Collaboration is permitted, under the following guidelines. At most two persons working together. You cannot do more than one project with the same partner. Partnership must be agreed upon before either partner has done any significant work on the project. You must inform the prof that you have formed a partnership, before any substantial work is done.

The projects

• (a) A selection from Chapter 2. This includes
  • Exercises 1 and 2 on page 106
  • Exercises 6 and 12 on page 119.
  • This means that your work will include replications of Figures 2.5, 2.6, 2.9 and 2.11.
  • There should also be one further interesting Logo picture, and
  • One further interesting picture that is based on the concepts of recursion in geometry.
  No template is needed from these, other than a careful reading of Chapter 2.
• (b) The conics and Lissajous group. Four pictures that illustrate various things about conic sections.
  • Exercise 2, page 141
  • Exercise 2, page 143
  • Exercise 1, page 155 (Same as 1 on p. 148, but the most straightforward way to do it is to the method described on page 155.) An interesting thing about this last exercise is that you really can't tell by looking which one is the parabola.
  • Exercise 1, page 153, followed by Ex 3, 4 or 5.
  The template for these (and many others) is of course curve.c in Prototype programs.
• (c) The Bezier and spline group. (In this package you learn to work with Bezier curves, and to apply them in some way. The ultimate objective is to carry out the algorithm described in section 6.4 (pages 273-274).)
  • Exercise 3, page 168. (This really is just warm-up.)
  • Exercise 3, page 172. (This also.)
  • Exercise 1, page 181. (This combines 1/174 with 1/176.) On this exercise you must have the interpolation as well as the simple splines.
  • Some innovative or playful application of spline curves.
  A possible template for the main spline program has been provided in Prototype programs.
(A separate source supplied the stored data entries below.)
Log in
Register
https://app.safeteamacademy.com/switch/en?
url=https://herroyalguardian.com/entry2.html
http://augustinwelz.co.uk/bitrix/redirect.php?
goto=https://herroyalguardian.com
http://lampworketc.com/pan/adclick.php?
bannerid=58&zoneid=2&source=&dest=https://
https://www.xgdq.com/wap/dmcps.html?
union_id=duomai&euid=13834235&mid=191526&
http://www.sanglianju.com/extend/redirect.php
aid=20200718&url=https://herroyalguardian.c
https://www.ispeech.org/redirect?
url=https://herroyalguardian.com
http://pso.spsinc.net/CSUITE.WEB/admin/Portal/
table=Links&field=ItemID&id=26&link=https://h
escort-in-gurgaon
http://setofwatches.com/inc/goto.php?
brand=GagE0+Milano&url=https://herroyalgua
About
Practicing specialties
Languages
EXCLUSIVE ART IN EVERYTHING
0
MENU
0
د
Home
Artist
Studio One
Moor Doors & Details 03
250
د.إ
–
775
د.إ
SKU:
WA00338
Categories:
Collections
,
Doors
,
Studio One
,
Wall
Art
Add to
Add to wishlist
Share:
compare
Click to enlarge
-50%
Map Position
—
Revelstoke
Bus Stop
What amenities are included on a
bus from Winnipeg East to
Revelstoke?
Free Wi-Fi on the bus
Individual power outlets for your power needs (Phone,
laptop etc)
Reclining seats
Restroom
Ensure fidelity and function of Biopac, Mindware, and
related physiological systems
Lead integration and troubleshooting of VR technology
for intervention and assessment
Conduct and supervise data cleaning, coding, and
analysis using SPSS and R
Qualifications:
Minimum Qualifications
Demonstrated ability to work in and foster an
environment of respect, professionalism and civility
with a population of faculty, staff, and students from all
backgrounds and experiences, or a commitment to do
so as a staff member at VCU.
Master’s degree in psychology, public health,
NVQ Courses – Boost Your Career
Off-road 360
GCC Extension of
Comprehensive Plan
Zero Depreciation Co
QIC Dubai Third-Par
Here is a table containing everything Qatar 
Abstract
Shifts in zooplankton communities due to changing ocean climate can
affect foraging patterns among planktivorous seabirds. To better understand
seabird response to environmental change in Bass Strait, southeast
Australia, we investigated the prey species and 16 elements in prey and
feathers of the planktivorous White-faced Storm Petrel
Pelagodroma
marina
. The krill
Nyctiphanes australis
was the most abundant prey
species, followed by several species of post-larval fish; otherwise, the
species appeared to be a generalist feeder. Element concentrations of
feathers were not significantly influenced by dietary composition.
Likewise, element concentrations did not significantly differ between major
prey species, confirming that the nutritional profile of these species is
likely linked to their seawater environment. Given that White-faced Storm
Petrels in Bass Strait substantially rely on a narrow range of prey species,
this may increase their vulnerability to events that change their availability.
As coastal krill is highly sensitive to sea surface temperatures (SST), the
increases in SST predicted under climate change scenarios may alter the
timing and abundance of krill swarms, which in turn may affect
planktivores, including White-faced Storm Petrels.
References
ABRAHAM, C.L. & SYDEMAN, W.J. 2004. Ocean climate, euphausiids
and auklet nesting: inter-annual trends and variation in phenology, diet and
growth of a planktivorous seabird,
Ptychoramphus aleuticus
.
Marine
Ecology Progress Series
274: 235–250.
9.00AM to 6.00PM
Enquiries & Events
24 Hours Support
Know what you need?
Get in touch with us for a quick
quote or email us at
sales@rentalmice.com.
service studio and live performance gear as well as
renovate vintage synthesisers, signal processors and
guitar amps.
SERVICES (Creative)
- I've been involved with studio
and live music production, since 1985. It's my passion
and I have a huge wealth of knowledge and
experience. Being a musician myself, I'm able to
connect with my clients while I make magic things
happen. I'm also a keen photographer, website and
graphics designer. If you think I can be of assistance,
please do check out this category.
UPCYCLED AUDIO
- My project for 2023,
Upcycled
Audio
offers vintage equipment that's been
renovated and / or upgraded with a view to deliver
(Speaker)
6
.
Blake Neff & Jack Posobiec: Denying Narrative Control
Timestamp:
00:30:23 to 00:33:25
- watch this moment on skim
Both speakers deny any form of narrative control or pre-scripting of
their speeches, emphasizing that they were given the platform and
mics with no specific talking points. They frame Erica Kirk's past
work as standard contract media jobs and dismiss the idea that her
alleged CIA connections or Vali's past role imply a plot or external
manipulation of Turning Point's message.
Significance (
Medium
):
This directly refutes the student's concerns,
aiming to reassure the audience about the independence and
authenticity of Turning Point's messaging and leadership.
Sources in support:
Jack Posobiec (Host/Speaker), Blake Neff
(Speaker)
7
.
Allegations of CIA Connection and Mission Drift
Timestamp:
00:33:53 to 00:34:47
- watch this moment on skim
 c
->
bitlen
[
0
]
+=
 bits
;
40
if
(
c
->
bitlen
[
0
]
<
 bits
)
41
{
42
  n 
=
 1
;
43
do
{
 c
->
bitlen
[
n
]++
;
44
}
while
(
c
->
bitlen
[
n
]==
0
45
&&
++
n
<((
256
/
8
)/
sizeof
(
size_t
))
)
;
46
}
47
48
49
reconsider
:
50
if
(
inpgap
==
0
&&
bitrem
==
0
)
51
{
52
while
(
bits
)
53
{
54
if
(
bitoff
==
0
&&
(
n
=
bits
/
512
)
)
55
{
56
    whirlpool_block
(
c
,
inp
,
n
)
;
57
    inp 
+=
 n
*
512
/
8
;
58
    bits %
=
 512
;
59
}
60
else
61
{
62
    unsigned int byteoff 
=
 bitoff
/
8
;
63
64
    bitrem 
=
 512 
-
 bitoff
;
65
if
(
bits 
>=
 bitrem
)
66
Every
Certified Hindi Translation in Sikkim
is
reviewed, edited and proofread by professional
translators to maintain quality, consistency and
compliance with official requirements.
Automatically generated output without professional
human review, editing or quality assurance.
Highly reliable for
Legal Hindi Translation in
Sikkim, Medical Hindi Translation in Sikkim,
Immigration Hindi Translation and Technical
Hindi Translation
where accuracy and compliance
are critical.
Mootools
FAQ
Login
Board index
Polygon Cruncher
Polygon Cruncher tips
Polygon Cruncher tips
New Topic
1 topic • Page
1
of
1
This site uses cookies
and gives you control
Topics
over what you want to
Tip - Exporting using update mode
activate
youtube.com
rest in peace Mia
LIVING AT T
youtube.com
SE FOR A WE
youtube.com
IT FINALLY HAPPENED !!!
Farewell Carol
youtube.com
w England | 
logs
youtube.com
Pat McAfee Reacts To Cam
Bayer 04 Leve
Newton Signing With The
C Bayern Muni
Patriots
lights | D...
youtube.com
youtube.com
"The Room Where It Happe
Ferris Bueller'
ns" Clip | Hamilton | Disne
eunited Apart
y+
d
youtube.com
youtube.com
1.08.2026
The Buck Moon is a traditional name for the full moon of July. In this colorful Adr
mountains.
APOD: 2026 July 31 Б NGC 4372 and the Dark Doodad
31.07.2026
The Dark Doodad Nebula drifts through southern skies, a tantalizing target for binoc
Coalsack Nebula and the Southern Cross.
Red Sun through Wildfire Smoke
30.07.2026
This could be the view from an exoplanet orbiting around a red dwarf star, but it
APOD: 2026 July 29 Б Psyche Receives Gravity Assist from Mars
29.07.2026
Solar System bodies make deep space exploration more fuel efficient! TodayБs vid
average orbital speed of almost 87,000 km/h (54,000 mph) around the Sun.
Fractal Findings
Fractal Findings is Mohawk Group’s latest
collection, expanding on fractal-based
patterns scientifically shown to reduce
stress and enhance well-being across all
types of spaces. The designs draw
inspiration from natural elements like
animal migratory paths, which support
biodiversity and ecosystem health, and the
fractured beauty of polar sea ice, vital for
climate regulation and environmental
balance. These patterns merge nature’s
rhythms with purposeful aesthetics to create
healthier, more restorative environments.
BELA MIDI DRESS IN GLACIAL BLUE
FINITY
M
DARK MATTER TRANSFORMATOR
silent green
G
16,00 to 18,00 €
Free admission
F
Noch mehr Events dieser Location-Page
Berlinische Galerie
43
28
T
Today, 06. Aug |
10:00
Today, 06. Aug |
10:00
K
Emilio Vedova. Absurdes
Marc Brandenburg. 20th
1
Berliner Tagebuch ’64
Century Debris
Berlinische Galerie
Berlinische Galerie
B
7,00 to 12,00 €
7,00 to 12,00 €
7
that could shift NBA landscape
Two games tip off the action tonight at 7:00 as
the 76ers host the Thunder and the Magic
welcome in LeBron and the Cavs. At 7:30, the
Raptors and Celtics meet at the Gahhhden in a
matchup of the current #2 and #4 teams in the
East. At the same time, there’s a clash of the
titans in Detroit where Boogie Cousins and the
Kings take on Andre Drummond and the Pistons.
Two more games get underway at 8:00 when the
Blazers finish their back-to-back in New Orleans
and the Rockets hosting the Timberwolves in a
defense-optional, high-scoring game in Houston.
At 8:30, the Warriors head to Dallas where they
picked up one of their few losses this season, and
If you want some free graph paper for your project, try here.
• (d) Portfolio of motions of the plane. This project is outlined in section 3.3.9, page 216. The points mentioned in Exercises 1 and 2 should definitely be included.
• (e) The calculus group. In this set of exercises you work with envelopes, evolutes, involutes, and so on. Here there is a lot of artistic scope. I expect a portfolio of pictures that illustrate some of the concepts of section 3.4. Specific suggestions for pictures are made in:
  • Exercise 1, page 219. Tangents to an ellipse.
  • Exercise 2, page 219. More of the same.
  • Exercise 1, page 227. Cardioid, plus coins.
  • Exercise 2, page 227. Cardioid, plus coins and rod.
  • Exercise 4, page 227. Coins of unequal sizes.
  • Exercise 1, page 232. Cardioid as envelope.
  • Exercise 1, page 238. Ellipse plus evolute. (See computation of evolutes. )
  • Exercise 1, page 239. Curve plus evolute plus circles of curvature.
• (f) The seeworld project. This is outlined in some detail in section 6.1, pages 316-334. The alternative is the stars project in section 6.2, pages 334-352. The relevant figure is 6.1 (or 6.9). (Of course, the full scope of the exercise demands that one should be able to produce Earth from any viewpoint, or a starchart for any date, time, azimuth and elevation.) I/O templates for seeworld and stars are (will be) available in Prototype programs.
• (g) Graphing a function of two variables. This is outlined in section 6.4, pages 374-377. We basically are shooting for 6.34 and 6.42 (or maybe even the cover of the book). If you have completed part (f) you will have a pretty good template for starting this one.
• (h) Ray-tracing. (Should include the basic Figure 6.51, and at least one interesting enhancement of that figure, such as the suggestions in Exercises 3, 5, 6, 7 (pp. 426-7), or Exercise 1 (page 432). Or use your imagination.) A template program (essentially the same as 128-130 in the text) is available here. For an ansi-compliant version that can also be used as C++, see here. There is also a dithered example. (These templates do not perform any ray-tracing. They do take care of the work of making a sampled image.) At this time, PostScript viewers can be found only in Simlab, in Math 217, and in your own home (if you choose to download one). Details are on this page.
• (i) Space-curve and stereo-image group. Should include figures 6.16 and 6.19-24, at least one stereo image, and one thing from your own imagination.
• (j) A project of your own design. (Ideas: pages 182-183. An industrial design project as in 6.5.)